- [Work to complete] Please output, exactly and without pictures, the lines from the opening of the listing below through the line containing "2.2 DNS Resolvers", both included.

[[ Supplied data, beginning ]]

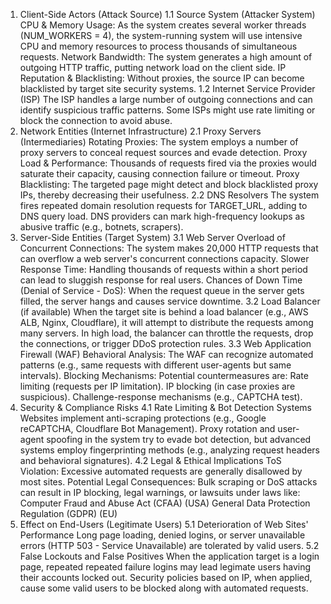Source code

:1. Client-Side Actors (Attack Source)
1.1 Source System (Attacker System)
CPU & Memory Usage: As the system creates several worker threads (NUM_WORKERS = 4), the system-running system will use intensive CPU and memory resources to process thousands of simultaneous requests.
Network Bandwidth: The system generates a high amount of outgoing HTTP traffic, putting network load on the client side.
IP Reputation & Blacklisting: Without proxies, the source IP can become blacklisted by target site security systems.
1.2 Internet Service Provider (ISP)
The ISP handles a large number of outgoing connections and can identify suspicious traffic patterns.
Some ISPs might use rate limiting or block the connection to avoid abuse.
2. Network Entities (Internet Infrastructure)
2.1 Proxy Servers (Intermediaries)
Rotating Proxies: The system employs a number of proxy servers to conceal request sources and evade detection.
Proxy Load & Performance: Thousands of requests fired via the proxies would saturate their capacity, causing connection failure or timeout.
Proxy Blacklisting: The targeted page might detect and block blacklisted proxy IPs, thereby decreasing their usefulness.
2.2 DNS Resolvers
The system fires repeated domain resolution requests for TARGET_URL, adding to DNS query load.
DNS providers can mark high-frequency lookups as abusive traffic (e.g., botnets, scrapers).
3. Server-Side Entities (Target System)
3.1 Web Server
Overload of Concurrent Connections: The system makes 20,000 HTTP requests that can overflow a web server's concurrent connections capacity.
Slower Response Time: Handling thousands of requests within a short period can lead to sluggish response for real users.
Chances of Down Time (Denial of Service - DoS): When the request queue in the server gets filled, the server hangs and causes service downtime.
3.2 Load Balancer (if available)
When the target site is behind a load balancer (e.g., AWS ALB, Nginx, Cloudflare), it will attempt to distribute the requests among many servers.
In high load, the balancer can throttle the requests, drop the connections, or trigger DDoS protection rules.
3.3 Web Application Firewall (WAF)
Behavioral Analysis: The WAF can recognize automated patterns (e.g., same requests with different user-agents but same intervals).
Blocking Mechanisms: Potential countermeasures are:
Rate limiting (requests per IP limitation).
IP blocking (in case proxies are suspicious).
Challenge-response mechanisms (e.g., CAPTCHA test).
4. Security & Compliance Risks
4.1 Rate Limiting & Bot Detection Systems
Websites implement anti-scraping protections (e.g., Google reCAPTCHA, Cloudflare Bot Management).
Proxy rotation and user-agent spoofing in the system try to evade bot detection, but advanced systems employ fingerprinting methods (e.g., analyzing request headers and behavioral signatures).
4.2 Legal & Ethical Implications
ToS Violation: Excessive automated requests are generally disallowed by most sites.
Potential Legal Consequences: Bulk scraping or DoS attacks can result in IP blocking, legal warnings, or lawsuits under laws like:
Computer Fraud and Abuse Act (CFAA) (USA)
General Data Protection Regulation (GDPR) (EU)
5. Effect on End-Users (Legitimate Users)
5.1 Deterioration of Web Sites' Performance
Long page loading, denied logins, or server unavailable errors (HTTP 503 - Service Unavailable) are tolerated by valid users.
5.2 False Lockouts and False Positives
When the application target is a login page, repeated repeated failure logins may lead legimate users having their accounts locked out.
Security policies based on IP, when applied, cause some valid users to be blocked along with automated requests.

[[ Supplied data, end ]]

- [Response to this exercise]
Source code

:1. Client-Side Actors (Attack Source)
1.1 Source System (Attacker System)
CPU & Memory Usage: As the system creates several worker threads (NUM_WORKERS = 4), the system-running system will use intensive CPU and memory resources to process thousands of simultaneous requests.
Network Bandwidth: The system generates a high amount of outgoing HTTP traffic, putting network load on the client side.
IP Reputation & Blacklisting: Without proxies, the source IP can become blacklisted by target site security systems.
1.2 Internet Service Provider (ISP)
The ISP handles a large number of outgoing connections and can identify suspicious traffic patterns.
Some ISPs might use rate limiting or block the connection to avoid abuse.
2. Network Entities (Internet Infrastructure)
2.1 Proxy Servers (Intermediaries)
Rotating Proxies: The system employs a number of proxy servers to conceal request sources and evade detection.
Proxy Load & Performance: Thousands of requests fired via the proxies would saturate their capacity, causing connection failure or timeout.
Proxy Blacklisting: The targeted page might detect and block blacklisted proxy IPs, thereby decreasing their usefulness.
2.2 DNS Resolvers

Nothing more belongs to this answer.